Bug 7012 - Better round-robin scheduling of multiple VMs per node
: Better round-robin scheduling of multiple VMs per node
Status: RESOLVED FIXED
: Nimbus
Workspace service
: unspecified
: PC All
: P3 enhancement
: 2.4
Assigned To:
: http://lists.globus.org/pipermail/wor...
:
:
: 7013
  Show dependency treegraph
 
Reported: 2010-05-04 10:02 by
Modified: 2010-06-08 19:55 (History)


Attachments


Note

You need to log in before you can comment on or make changes to this bug.

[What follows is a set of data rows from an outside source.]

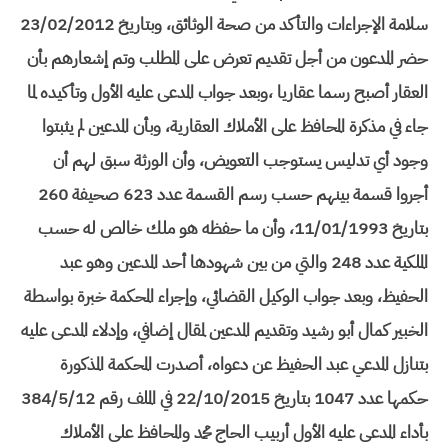
سلامة الإجراءات والتأكد من صحة الوثائق، وبتاريخ 23/02/2012
حضر المدعون من أجل تقديم تعرض على المطلب وتم إشعارهم بأن
العقار أصبح رسما عقاريا ،وبعد جواب المدعى عليه الأول وتأكيده لما
جاء في مذكرة المحافظ على الأملاك العقارية، وبأن المدعين لم يثبتوا
وجود أي تدليس يستوجب التعويض، وأن الورثة سبق لهم أن
أجروا قسمة بينهم حسب رسم القسمة عدد 623 صحيفة 260
بتاريخ 11/01/1993، وأن ما حفظه هو ملك خالص له حسب
الملكية عدد 248 والتي من بين شهودها أحد المدعين وهو عبد
الحفيظ، وبعد جواب الوكيل القضائي، وإجراء المحكمة خبرة بواسطة
الخبير كمال أبو رشيد وتقديم المدعين لمقال إضافي، وإدلاء المدعى عليه
بتنازل المدعي عبد الحفيظ عن دعواه، أصدرت المحكمة المذكورة
حكمها عدد 1047 بتاريخ 22/10/2015 في الملف رقم 384/5/12
بأداء المدعى عليه الأول أربيب الحاج محمد والمحافظ على الأملاك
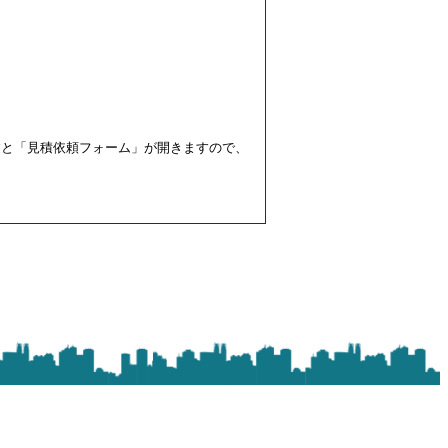
すと「見積依頼フォーム」が開きますので、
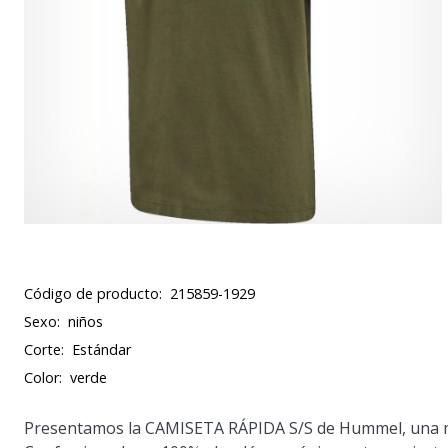
Código de producto:
215859-1929
Sexo:
niños
Corte:
Estándar
Color:
verde
Presentamos la CAMISETA RÁPIDA S/S de Hummel, una mez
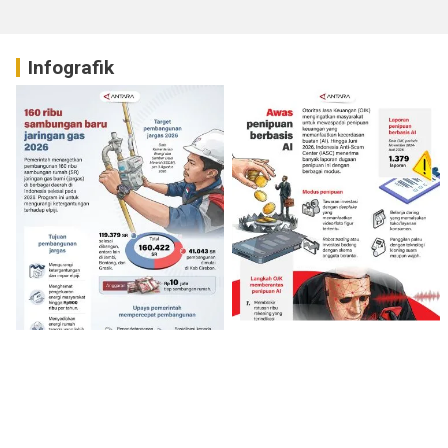
Infografik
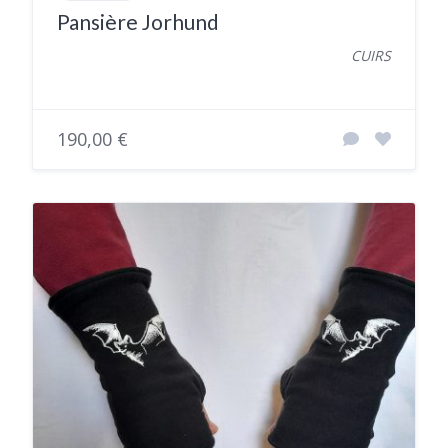
Pansière Jorhund
CUIRS
190,00 €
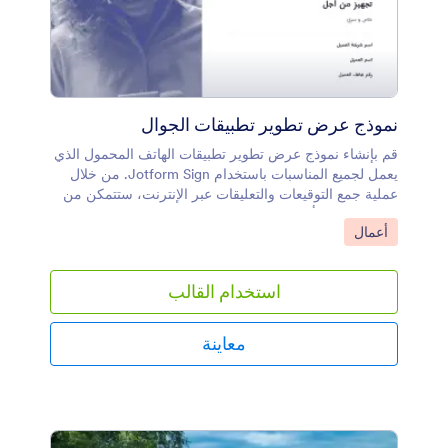
نموذج عرض تطوير تطبيقات الجوال
قم بإنشاء نموذج عرض تطوير تطبيقات الهاتف المحمول الذي
يعمل لجميع المناسبات باستخدام Jotform Sign. من خلال
عملية جمع التوقيعات والتعليقات عبر الإنترنت، ستتمكن من
إدارة توقيعات أعضاء فريقك في مكان واحد مناسب. شاركه
انتقل إلى الفئة:
أعمال
عبر البريد الإلكتروني أو قم بتضمينه في موقع فريق عملك
عبر الإنترنت.يعد تخصيص نموذج عرض تطوير تطبيقات
الأجهزة المحمولة هذا أمرًا بسيطًا وفعالًا باستخدام Jotform
استخدام القالب
Sign. قم بتحديث الشروط والأحكام وإضافة حقول النموذج أو
إزالتها وتغيير الخطوط والألوان وإجراء تغييرات تجميلية أخرى
دون الحاجة إلى ترميز. قم بإنشاء عرض التطبيق الخاص بك،
معاينة
وأرسله مباشرة إلى فريقك، وابدأ في جمع التوقيعات
والملاحظات على الفور. تعاون بشكل أكثر ذكاءً مع Jotform.
لتجميع التوقيعات الإلكترونية على أي جهاز، قم بإنشاء مستند
توقيع إلكتروني باستخدام Jotform Sign.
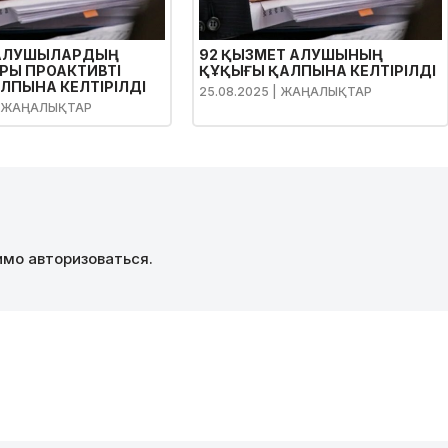
АЛУШЫЛАРДЫҢ
92 ҚЫЗМЕТ АЛУШЫНЫҢ
РЫ ПРОАКТИВТІ
ҚҰҚЫҒЫ ҚАЛПЫНА КЕЛТІРІЛДІ
ЛПЫНА КЕЛТІРІЛДІ
25.08.2025
| ЖАҢАЛЫҚТАР
 ЖАҢАЛЫҚТАР
димо
авторизоваться
.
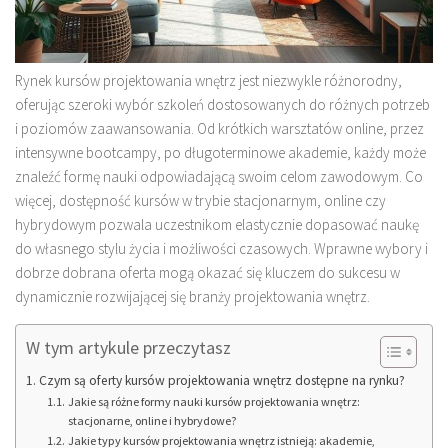
Rynek kursów projektowania wnętrz jest niezwykle różnorodny,
oferując szeroki wybór szkoleń dostosowanych do różnych potrzeb
i poziomów zaawansowania. Od krótkich warsztatów online, przez
intensywne bootcampy, po długoterminowe akademie, każdy może
znaleźć formę nauki odpowiadającą swoim celom zawodowym. Co
więcej, dostępność kursów w trybie stacjonarnym, online czy
hybrydowym pozwala uczestnikom elastycznie dopasować naukę
do własnego stylu życia i możliwości czasowych. Wprawne wybory i
dobrze dobrana oferta mogą okazać się kluczem do sukcesu w
dynamicznie rozwijającej się branży projektowania wnętrz.
W tym artykule przeczytasz
Czym są oferty kursów projektowania wnętrz dostępne na rynku?
Jakie są różne formy nauki kursów projektowania wnętrz:
stacjonarne, online i hybrydowe?
Jakie typy kursów projektowania wnętrz istnieją: akademie,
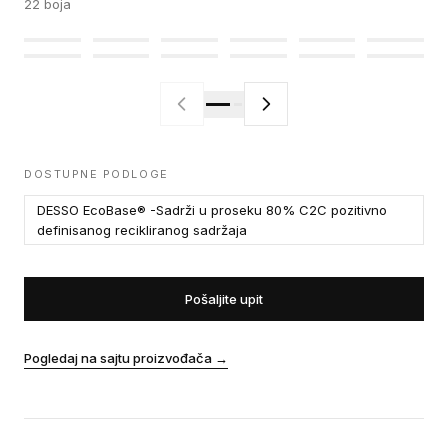
22
boja
DOSTUPNE PODLOGE
DESSO EcoBase® -Sadrži u proseku 80% C2C pozitivno
definisanog recikliranog sadržaja
Pošaljite upit
Pogledaj na sajtu proizvođača
→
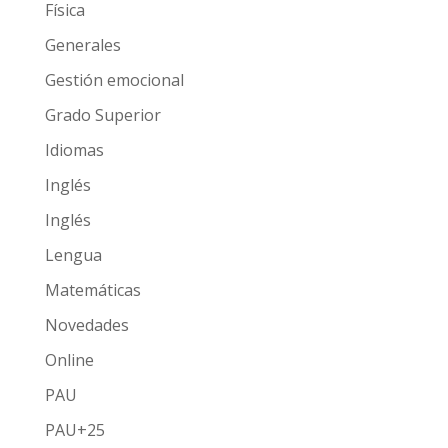
Física
Generales
Gestión emocional
Grado Superior
Idiomas
Inglés
Inglés
Lengua
Matemáticas
Novedades
Online
PAU
PAU+25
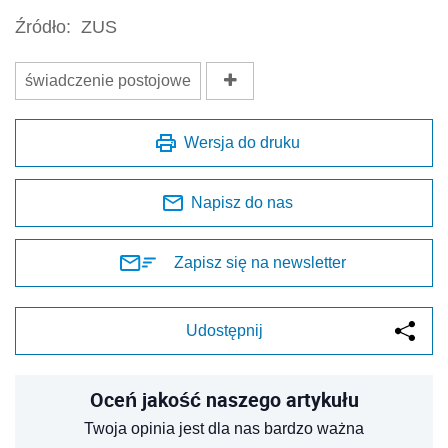
Źródło:
ZUS
świadczenie postojowe
Wersja do druku
Napisz do nas
Zapisz się na newsletter
Udostępnij
Oceń jakość naszego artykułu
Twoja opinia jest dla nas bardzo ważna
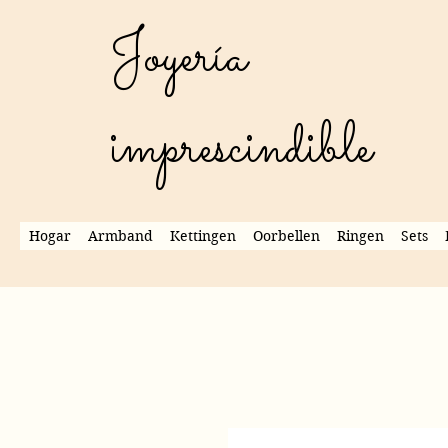
Joyería
imprescindible
Hogar
Armband
Kettingen
Oorbellen
Ringen
Sets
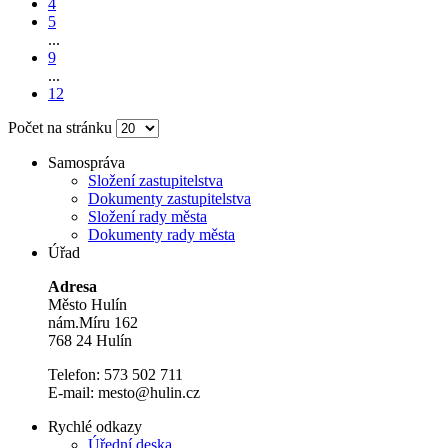
4
5
...
9
...
12
Počet na stránku
Samospráva
Složení zastupitelstva
Dokumenty zastupitelstva
Složení rady města
Dokumenty rady města
Úřad
Adresa
Město Hulín
nám.Míru 162
768 24 Hulín
Telefon: 573 502 711
E-mail: mesto@hulin.cz
Rychlé odkazy
Úřední deska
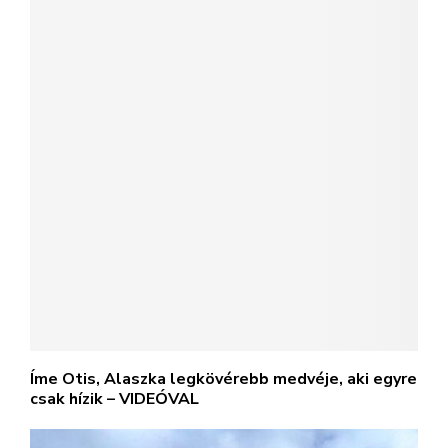
Íme Otis, Alaszka legkövérebb medvéje, aki egyre
csak hízik – VIDEÓVAL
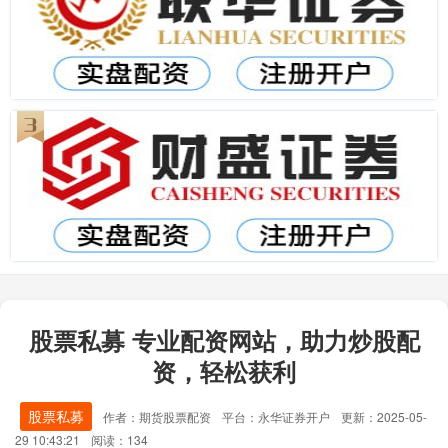
股票私募 专业配资网站，助力炒股配
资，轻松获利
股票私募
作者：期货股票配资
平台：永华证券开户
更新：2025-05-
29 10:43:21
阅读：134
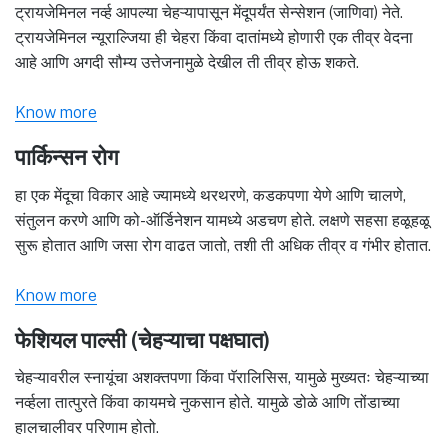
ट्रायजेमिनल नर्व्ह आपल्या चेहऱ्यापासून मेंदूपर्यंत सेन्सेशन (जाणिवा) नेते.
ट्रायजेमिनल न्यूराल्जिया ही चेहरा किंवा दातांमध्ये होणारी एक तीव्र वेदना
आहे आणि अगदी सौम्य उत्तेजनामुळे देखील ती तीव्र होऊ शकते.
Know more
पार्किन्सन रोग
हा एक मेंदूचा विकार आहे ज्यामध्ये थरथरणे, कडकपणा येणे आणि चालणे,
संतुलन करणे आणि को-ऑर्डिनेशन यामध्ये अडचण होते. लक्षणे सहसा हळूहळू
सुरू होतात आणि जसा रोग वाढत जातो, तशी ती अधिक तीव्र व गंभीर होतात.
Know more
फेशियल पाल्सी (चेहऱ्याचा पक्षघात)
चेहऱ्यावरील स्नायूंचा अशक्तपणा किंवा पॅरालिसिस, यामुळे मुख्यतः चेहऱ्याच्या
नर्व्हला तात्पुरते किंवा कायमचे नुकसान होते. यामुळे डोळे आणि तोंडाच्या
हालचालीवर परिणाम होतो.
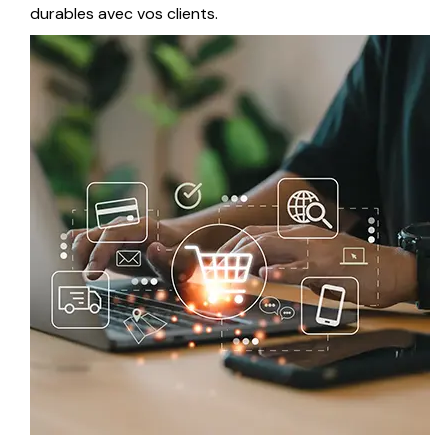
durables avec vos clients.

Description From 2010-05-04 10:02:05
When running multiple VMs per node, the workspace service scheduler doesn't
distribute VMs evenly across nodes.

When a VM is being matched to a slot, the behavior is:

    1. If there is an empty node that matches requested memory and network, use
it.
    2. Otherwise, pick the first node from the pool that matches the requested
memory and network associations.

Once there is a VM running on each node, this has an effect of piling VMs onto
a single node until it is "full" after which the scheduler moves onto the next
node, etc.

It would be better for networking and I/O in general if VMs were distributed in
a more round-robin fashion. Or at least if this were configurable.

See this code:

http://github.com/nimbusproject/nimbus/blob/master/service/service/java/source/src/org/globus/workspace/scheduler/defaults/ResourcepoolUtil.java#L88
------- Comment #1 From 2010-05-20 15:33:13 -------
Committed to master for 2.5

http://github.com/nimbusproject/nimbus/commit/f6738272220c0840b5539df0566dbf5732d17997

The default resource scheduler now operates with the notion of 'percentage
available' for each node in the VMM pool.  This is a percentage of the
memory previously allocated on the node and the still-available memory. This
allows the greedy and round-robin strategies to work better with pools that
have varying amounts of RAM on the VMMs.

The node selection can happen in one of two ways:

1. A "round-robin" configuration in resource-locator-ACTIVE.xml (this is the
default mode).  This looks for matching nodes (enough space to run, appropriate
network support, etc.) with the highest percentage of free space.  If there are
many equally free nodes it will pick randomly from those.  As should be clear,
this favors entirely empty nodes first.

2. A "greedy" configuration in resource-locator-ACTIVE.xml.  This looks for
matching nodes (enough space to run, appropriate network support, etc.) with
the lowest percentage of free space.  If there are many equally unfree nodes it
will pick randomly from those.
------- Comment #2 From 2010-06-08 19:55:11 -------
Confirmed this still works after Bug 7015 scheduler refactoring.